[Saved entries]
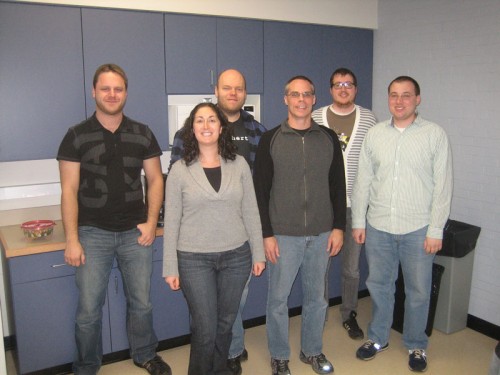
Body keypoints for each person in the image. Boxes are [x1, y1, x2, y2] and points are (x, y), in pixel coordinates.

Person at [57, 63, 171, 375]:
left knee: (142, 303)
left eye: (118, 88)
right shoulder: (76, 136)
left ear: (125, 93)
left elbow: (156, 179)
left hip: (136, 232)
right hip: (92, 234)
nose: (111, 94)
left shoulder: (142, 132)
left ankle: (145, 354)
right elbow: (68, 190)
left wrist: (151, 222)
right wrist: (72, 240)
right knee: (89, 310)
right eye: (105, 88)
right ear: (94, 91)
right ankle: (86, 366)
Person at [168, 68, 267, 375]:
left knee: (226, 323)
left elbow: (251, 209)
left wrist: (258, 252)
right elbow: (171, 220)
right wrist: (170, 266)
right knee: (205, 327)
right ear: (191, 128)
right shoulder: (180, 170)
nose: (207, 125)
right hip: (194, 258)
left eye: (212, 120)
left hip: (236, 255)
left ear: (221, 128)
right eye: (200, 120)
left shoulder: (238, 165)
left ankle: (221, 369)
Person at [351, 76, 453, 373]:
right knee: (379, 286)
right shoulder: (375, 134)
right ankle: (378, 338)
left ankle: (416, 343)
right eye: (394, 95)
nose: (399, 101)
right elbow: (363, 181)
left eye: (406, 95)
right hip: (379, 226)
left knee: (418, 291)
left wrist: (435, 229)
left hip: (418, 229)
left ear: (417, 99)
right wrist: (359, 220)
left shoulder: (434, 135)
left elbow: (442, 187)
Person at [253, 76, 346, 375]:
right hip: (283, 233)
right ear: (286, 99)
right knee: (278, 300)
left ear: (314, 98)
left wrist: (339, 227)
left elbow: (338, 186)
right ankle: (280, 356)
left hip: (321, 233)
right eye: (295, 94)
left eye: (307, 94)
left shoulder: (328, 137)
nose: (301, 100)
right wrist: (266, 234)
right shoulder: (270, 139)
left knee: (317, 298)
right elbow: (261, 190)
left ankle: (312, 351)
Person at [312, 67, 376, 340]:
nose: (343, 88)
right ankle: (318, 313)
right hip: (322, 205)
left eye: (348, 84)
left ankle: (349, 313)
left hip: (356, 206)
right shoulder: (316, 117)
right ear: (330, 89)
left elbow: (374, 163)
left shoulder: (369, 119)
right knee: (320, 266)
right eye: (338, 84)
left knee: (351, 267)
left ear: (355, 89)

* * *

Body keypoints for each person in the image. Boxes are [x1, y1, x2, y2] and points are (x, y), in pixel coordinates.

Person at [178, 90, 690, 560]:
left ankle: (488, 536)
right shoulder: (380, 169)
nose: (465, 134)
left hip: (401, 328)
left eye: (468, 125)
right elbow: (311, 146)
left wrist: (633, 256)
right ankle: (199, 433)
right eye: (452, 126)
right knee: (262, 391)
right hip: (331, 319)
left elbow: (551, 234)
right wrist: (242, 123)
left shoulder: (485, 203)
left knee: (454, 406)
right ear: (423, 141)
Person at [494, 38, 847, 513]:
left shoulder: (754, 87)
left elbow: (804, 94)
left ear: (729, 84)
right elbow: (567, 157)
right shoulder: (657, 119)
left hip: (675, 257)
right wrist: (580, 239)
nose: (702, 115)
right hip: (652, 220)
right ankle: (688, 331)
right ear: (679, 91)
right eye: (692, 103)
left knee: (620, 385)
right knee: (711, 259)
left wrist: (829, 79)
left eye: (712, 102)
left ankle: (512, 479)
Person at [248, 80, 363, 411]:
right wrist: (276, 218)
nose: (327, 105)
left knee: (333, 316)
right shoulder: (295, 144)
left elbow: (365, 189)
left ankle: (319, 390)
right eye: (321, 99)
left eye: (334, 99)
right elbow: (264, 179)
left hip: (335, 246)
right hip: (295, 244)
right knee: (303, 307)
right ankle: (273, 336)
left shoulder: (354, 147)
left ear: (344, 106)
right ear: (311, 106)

...

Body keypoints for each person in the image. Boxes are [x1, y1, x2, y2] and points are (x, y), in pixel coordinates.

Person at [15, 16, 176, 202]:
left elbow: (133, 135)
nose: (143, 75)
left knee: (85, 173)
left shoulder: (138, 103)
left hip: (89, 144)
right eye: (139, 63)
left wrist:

» YOUR GOAL
Taking the entries above, write out exactly the lines starting with the line containing "right wrist: (359, 220)" and going on through the line containing "left knee: (317, 298)", both included, and nothing else.

» ANSWER SPACE
right wrist: (359, 220)
left shoulder: (434, 135)
left elbow: (442, 187)
Person at [253, 76, 346, 375]:
right hip: (283, 233)
right ear: (286, 99)
right knee: (278, 300)
left ear: (314, 98)
left wrist: (339, 227)
left elbow: (338, 186)
right ankle: (280, 356)
left hip: (321, 233)
right eye: (295, 94)
left eye: (307, 94)
left shoulder: (328, 137)
nose: (301, 100)
right wrist: (266, 234)
right shoulder: (270, 139)
left knee: (317, 298)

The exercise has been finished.